Wednesday, September 26, 2007

Day 269 - Don't Take That Monkey!

160.5 on the scale. 10.75 miles biking on the path, 150/100.

40 degrees this morning, and I was wearing shorts! Brrrrrrr!

So I stopped at Caribou as I usually do in the mornings, and as I was standing at the register ordering my coffee, a guy in front of the other register turned and said to me, "Hey! You're the Ham & Eggs Guy?".

I turned and recognized him instantly as a guy I talked to in that very Caribou well over a month ago while I was working on some stuff. I poked jovially at him and said, "Yeah! It's Ham in the Fridge, but you remembered! Nice!"

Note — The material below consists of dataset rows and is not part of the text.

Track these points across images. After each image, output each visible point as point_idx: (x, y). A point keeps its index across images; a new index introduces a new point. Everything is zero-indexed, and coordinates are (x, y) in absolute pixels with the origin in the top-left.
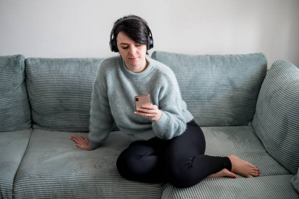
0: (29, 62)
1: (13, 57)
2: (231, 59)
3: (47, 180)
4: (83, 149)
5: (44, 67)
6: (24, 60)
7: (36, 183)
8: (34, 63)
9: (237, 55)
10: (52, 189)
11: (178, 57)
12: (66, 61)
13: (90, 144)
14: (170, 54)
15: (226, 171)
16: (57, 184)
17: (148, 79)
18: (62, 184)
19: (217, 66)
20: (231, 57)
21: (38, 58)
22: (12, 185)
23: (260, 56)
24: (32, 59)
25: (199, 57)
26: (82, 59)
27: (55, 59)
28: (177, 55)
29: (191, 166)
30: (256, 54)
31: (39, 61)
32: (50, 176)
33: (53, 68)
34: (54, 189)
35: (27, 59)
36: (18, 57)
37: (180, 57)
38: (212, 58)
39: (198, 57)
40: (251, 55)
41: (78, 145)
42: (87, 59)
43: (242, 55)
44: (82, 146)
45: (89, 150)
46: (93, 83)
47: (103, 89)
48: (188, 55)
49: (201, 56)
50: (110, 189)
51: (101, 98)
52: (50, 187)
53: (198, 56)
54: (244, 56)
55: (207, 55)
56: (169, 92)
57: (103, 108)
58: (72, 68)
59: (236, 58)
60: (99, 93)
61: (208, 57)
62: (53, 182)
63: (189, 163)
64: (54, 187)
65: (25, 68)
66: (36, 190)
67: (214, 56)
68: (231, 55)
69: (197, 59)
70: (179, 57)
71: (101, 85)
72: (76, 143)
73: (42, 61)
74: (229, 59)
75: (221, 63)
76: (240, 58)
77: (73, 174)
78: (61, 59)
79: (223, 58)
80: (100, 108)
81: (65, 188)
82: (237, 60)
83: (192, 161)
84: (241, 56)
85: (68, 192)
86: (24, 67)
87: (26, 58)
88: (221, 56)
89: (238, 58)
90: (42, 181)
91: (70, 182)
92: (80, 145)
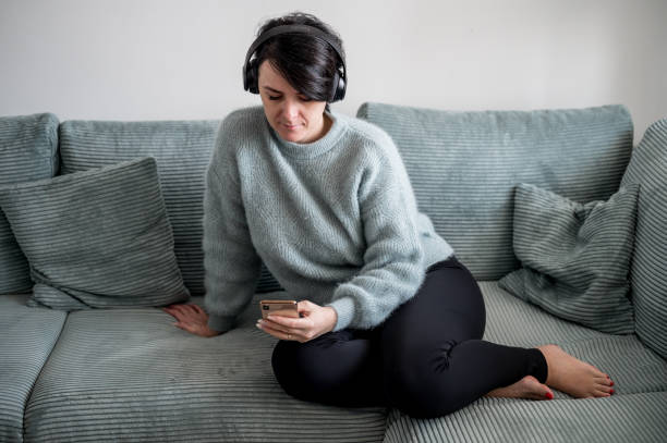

When we talked last time, we talked about business stuff and our roles at our companies. Turns out the guy was layed off from the small company he was at since I last talked to him and is searching for his next management position.

Today he recommended an article from the Harvard Business Review that reminded him of me and where HAM was as a company, from last time we talked. It's about how managers have to be very conscious about "taking the monkey off the back" of an employee when he or she approaches you with a problem. Our role is not to take that monkey, but to validate, redirect, or advise an employee to deal with the monkey in the best way themselves, which is what we hired them to do.

He was gonna scan it and email it to me so I can actually read it. It sounds interesting, and something that I think would be very helpful to read.

It's very easy to take everyone else's monkeys off their backs and end up with too many on your own, and in my experience, it happens for a couple of reasons:

1) You sympathize with the struggle the employee is having and wish they weren't having it, and so you want to help alleviate the stress. You take the monkey.

2) More often than not, you're strapped for time, and sometimes it feels faster and more efficient in the short term to deal with something ourselves rather than take the time to explain or instruct the employee to manage it on their own. You take the monkey.

I'm pretty lucky in that most of my employees are sensitive to the fact that I historically take too goddamn many monkeys that perhaps I shouldn't, but every now and then when we're really busy they and I forget and we fall into the trap that ultimately amounts to balls getting dropped and me being a stopgap in the organization.

So, I continue to work hard at not taking the monkeys, and work on advising them and validating their ideas about how to carry the load themselves. More often than not, they have the right answer, they just need validation.